Directions for this task: Copy out the post on removing Google Apps from CyanogenMod word for word, everything from "The solution for" down to "using various menus.".

Extract provided:

* * *

20

I installed CyanogenMod 11 on my HTC One with CyanogenMod Installer. So I got also the google Apps (gapps) on my device. But I need a CM11 without gapps. I did then the following without success:

  1. copy cm-11-20140308-SNAPSHOT-M4-m7.zip to /sdcard/
  2. boot to recovery mode -> recovery -> ClockworkMod Recovery v6.0.4.6:
  3. "wipe data/factory reset"
  4. "install zip" choosing the zip-file
  5. "reboot system now"

    So I got a new CM11 but with gapps still installed.

    What should I do in addition to "wipe data/factory reset" to get rid of this apps?

1
  • Formatting the system partition before re-installing would probably do it. I think CM is automatically backing up and restoring Gapps, the idea being that it makes updates easier for people who use Gapps. Since they get installed to the system partition, the factory reset won't delete them. Commented Mar 18, 2014 at 22:03

4 Answers 4

22

The solution for my my problem was:

  • Wipe data/factory reset AND
  • Clear cache and Dalvik cache AND
  • Format system partition

This can be done using ClockworkMod using various menus.

* * *

Extracted entries:
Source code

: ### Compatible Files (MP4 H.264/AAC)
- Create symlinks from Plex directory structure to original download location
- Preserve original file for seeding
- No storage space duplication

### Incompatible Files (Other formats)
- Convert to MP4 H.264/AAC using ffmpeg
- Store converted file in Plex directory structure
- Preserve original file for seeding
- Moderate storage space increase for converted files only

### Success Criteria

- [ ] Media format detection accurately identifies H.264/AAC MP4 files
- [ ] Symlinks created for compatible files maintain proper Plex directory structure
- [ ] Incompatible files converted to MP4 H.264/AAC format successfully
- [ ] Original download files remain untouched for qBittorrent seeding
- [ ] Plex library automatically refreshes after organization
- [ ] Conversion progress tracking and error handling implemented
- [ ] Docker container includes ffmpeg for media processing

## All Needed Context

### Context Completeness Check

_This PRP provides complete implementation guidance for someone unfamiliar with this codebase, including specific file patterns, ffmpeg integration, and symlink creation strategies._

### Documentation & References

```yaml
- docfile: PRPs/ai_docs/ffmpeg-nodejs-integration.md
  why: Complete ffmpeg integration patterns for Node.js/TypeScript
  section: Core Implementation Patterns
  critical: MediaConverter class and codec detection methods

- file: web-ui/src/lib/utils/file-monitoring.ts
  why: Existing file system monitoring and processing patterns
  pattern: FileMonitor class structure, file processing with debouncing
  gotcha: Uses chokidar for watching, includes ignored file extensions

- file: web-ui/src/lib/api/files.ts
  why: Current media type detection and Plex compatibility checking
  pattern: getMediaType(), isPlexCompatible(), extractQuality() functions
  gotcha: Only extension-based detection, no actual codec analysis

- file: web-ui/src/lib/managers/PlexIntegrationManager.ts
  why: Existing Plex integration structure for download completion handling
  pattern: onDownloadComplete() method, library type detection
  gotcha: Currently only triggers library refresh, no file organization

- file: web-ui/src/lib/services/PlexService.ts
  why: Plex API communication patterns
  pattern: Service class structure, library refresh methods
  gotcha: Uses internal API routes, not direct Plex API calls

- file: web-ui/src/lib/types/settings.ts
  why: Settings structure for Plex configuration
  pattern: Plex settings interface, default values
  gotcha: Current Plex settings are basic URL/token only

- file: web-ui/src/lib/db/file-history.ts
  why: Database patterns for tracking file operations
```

* * *

Solution to the exercise:
The solution for my my problem was:

  • Wipe data/factory reset AND
  • Clear cache and Dalvik cache AND
  • Format system partition

This can be done using ClockworkMod using various menus.